Broadway Features and Reviews
Mary Stuart Conquers Broadway Critics
By Broadway Magazine Staff
The highly anticipated Broadway revival of Mary Stuart opened officially last night at the Broadhurst Theatre, starring Janet McTeer and Harriet Walter. Now, Broadway critics have voiced their opinion on the revival and declared the show one of the most successful productions of the season.
Praise has gone specifically to the powerful performances of McTeer and Walter. Costumes, direction, and the adaptation itself were also aspects of the production that earned high praise. The historical drama may have been written in 1800, but numerous critics commented on the relevance of the play to modern times, and all agree that the story itself is quite an engaging one. This production will likely figure strongly come Tony Award Season this Spring.

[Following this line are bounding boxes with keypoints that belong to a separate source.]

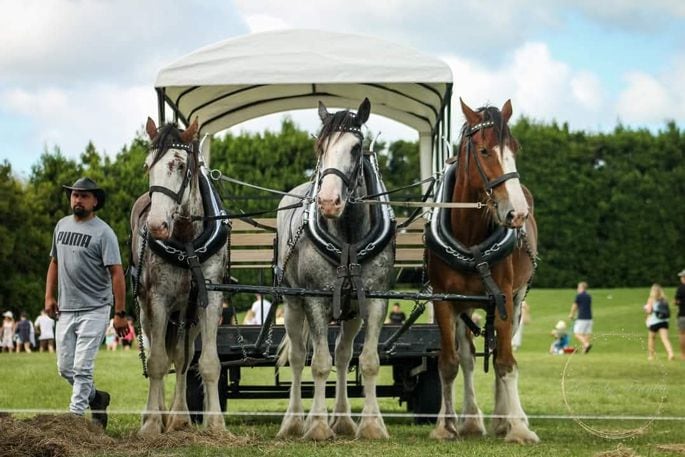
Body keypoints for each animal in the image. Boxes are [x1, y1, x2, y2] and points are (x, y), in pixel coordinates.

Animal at [424, 99, 536, 442]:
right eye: (485, 151)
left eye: (515, 148)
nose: (517, 213)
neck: (470, 236)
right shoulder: (445, 301)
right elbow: (449, 363)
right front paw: (445, 426)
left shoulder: (504, 299)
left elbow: (506, 363)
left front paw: (517, 428)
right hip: (467, 306)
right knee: (469, 357)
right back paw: (472, 419)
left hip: (516, 299)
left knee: (502, 352)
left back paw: (506, 418)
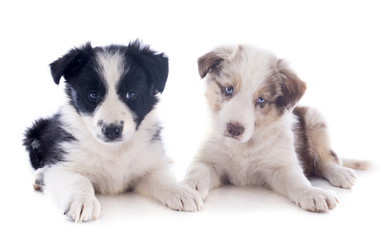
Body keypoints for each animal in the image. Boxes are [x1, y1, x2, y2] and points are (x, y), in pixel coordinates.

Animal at [23, 40, 203, 222]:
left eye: (131, 94)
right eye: (92, 95)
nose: (111, 130)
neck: (114, 150)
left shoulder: (144, 167)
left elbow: (161, 177)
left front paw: (181, 191)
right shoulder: (62, 164)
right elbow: (77, 179)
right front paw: (82, 201)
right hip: (35, 133)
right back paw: (40, 176)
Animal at [183, 44, 368, 212]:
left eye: (261, 100)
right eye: (228, 89)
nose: (234, 130)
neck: (244, 146)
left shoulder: (280, 166)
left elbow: (296, 180)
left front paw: (313, 193)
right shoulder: (209, 161)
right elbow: (197, 171)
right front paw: (186, 189)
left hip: (315, 119)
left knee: (328, 159)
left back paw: (341, 173)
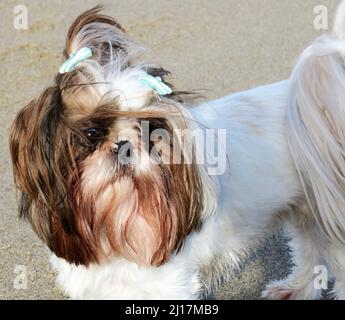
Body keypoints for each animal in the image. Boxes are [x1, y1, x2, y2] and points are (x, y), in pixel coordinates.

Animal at [8, 1, 345, 298]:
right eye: (92, 132)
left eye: (149, 131)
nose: (125, 146)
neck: (114, 221)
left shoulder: (163, 282)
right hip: (310, 207)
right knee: (310, 248)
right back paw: (297, 289)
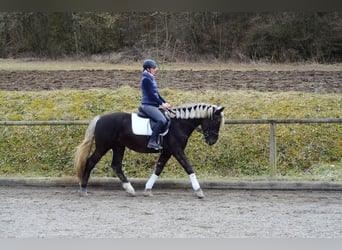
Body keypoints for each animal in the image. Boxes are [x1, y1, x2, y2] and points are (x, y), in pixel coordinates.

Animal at [74, 102, 224, 198]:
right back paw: (83, 189)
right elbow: (188, 167)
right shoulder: (177, 150)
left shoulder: (167, 151)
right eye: (216, 121)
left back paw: (130, 189)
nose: (212, 141)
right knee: (90, 162)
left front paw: (147, 189)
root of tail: (100, 119)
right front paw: (199, 191)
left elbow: (158, 168)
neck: (179, 124)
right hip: (103, 146)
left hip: (119, 146)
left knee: (116, 165)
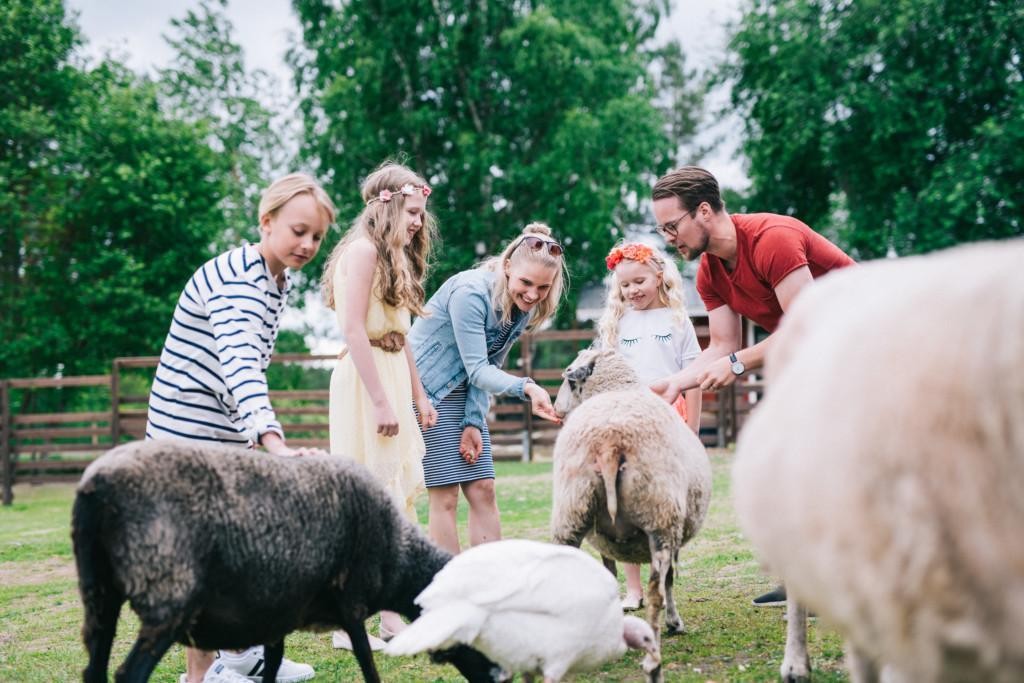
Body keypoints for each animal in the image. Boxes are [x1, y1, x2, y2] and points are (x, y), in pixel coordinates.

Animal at [552, 350, 712, 679]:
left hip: (571, 510)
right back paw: (654, 659)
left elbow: (610, 572)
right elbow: (671, 579)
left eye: (567, 380)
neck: (616, 387)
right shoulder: (673, 531)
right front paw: (675, 623)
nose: (555, 408)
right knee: (656, 592)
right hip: (660, 515)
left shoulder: (603, 539)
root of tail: (609, 442)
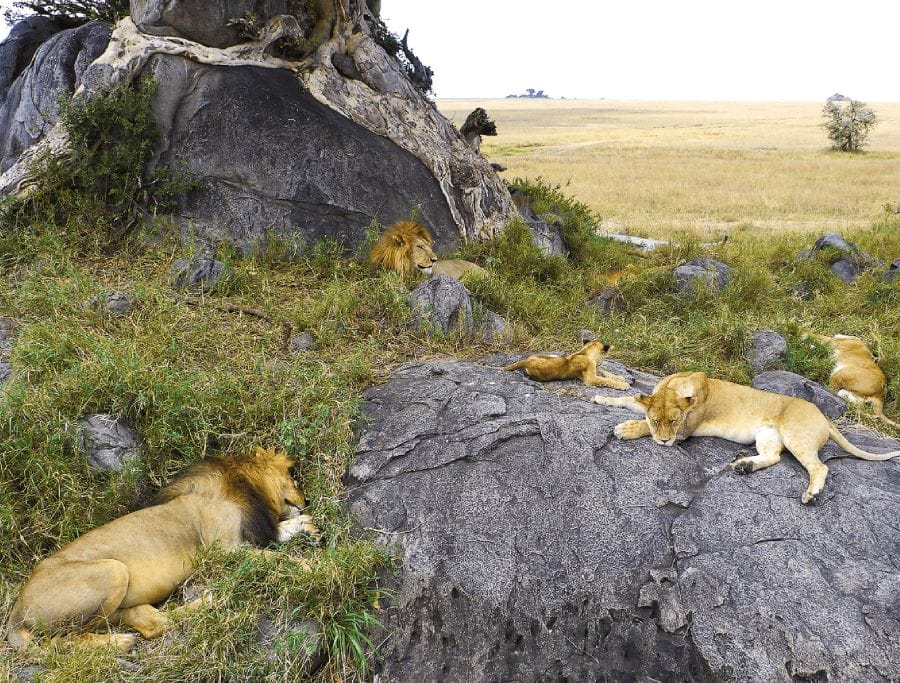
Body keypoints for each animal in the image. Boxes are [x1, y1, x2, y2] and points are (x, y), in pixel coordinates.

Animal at [6, 446, 318, 652]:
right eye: (293, 478)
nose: (307, 500)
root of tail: (15, 611)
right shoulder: (225, 550)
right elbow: (275, 559)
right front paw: (310, 566)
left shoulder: (254, 534)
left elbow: (287, 531)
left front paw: (311, 527)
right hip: (112, 570)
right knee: (62, 641)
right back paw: (119, 642)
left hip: (120, 599)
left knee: (155, 624)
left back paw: (208, 601)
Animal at [593, 372, 899, 504]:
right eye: (658, 420)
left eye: (674, 421)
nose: (666, 442)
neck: (673, 386)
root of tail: (825, 417)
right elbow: (629, 400)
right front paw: (601, 398)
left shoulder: (686, 431)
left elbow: (641, 425)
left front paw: (625, 429)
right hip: (767, 435)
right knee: (773, 456)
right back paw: (744, 466)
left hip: (795, 435)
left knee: (819, 467)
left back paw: (811, 494)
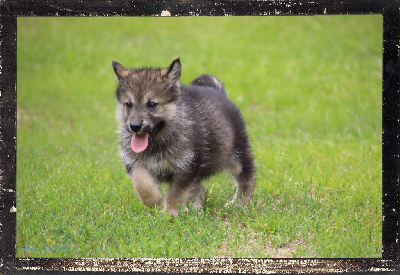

The acting, however, is properly timeless. McTeer is a thoroughly believable Mary: handsome, beautifully spoken, and almost acrobatically agile. Walter's Elizabeth shuttles provocatively between starchiness and giddiness, grandeur and ultimate forlornness. - John Simon, Bloomberg.
And, ah, the ultimate rub: They are "female kings," as Peter Oswald's juicy new adaptation of Schiller's German text has it, in a land where men are used to being governed only by men. - Ben Brantley, New York Times.
One of the master strokes of Lloyd's austere presentation is to costume rival monarchs Elizabeth (Harriet Walter) and Mary Stuart (Janet McTeer) in period dress, surrounded by men in contemporary suits. Their ranks may be elevated by bloodline and their current stations at opposite extremes, but these women are equally isolated and undermined in a world of scheming male bureaucrats. - David Rooney, Variety.
All the men wear contemporary suits and this year's striped regimental ties to brand them as timeless bureaucrats, whereas inspired set-and-costume-designer Anthony Ward keeps the three women -- including Mary's loyal nurse, Hanna Kennedy (Maria Tucci) -- in period clothes. - David Finkle, Theatermania.
The suspense is palpable despite the fact we know how the play will end. Credit director Phyllida Lloyd and adapter Peter Oswald, who have created a taut tale of political intrigue, a bruising contest in which the prize is England itself. - Michael Kuchwara, AP.
As adapted by Peter Oswald and directed with a contemporary angle by Phyllida Lloyd, this 18th-century chestnut set in the 16th century has the look and feel of the 21st. - David Sheward, Backstage.
This production was obviously shipped to New York following its London premiere to showcase the subtle, layered performances of its leading actresses. But whether audiences will also appreciate the rest of the play is questionable. - Matt Windman, am New York.
The talky first act is a long runup to a fictitious meeting between the queens, which comes after intermission and finally gets this potboiler bubbling. - Joe Dziemianowicz, New York Daily News.